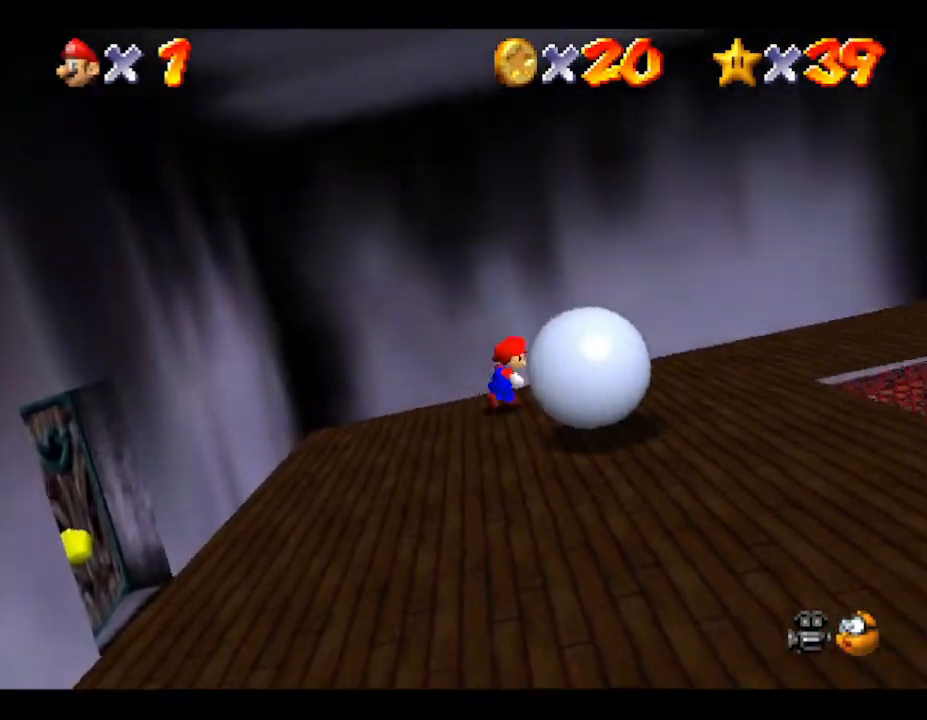
{"buttons": [], "left_stick": "down", "events": [[300, "left_stick", "down-right"], [450, "left_stick", "down"]]}
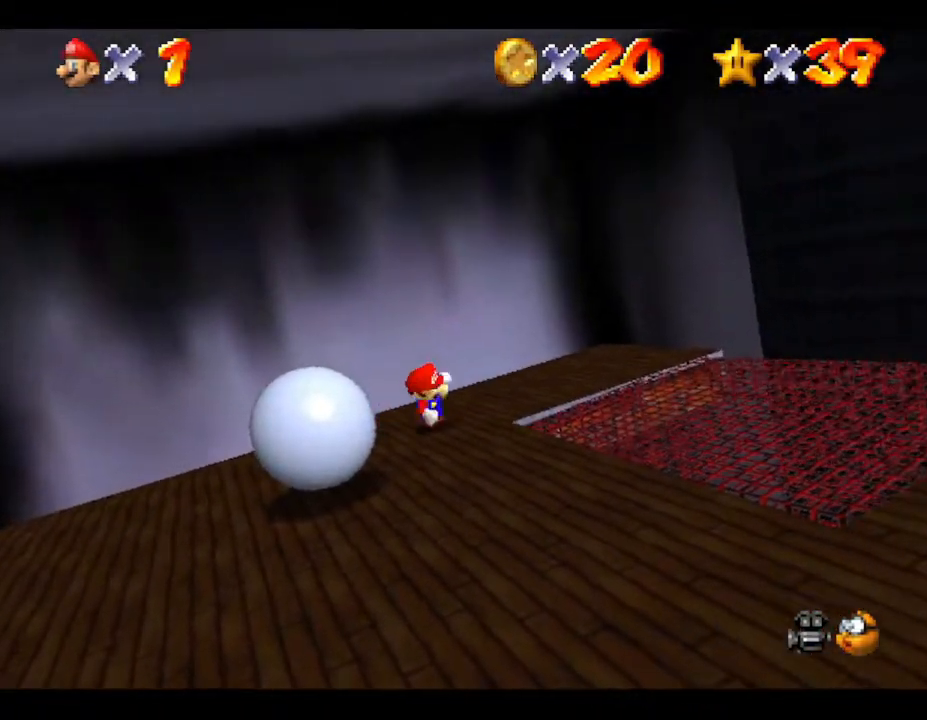
{"buttons": [], "left_stick": "down", "events": []}
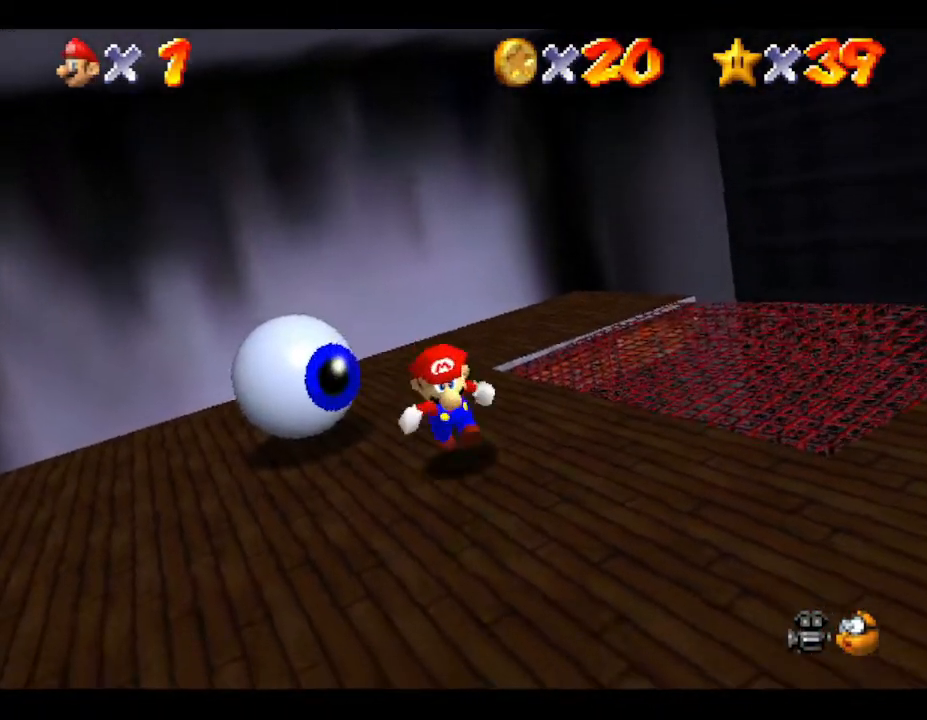
{"buttons": [], "left_stick": "up-left", "events": [[67, "left_stick", "down-left"], [167, "left_stick", "left"], [333, "left_stick", "up-left"]]}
────────────────
▶ Exercise aim
Could the data above be returned in full, exactly, with every image left out?

▶ Reply to the exercise
{"buttons": [], "left_stick": "down", "events": [[300, "left_stick", "down-right"], [450, "left_stick", "down"]]}
{"buttons": [], "left_stick": "down", "events": []}
{"buttons": [], "left_stick": "up-left", "events": [[67, "left_stick", "down-left"], [167, "left_stick", "left"], [333, "left_stick", "up-left"]]}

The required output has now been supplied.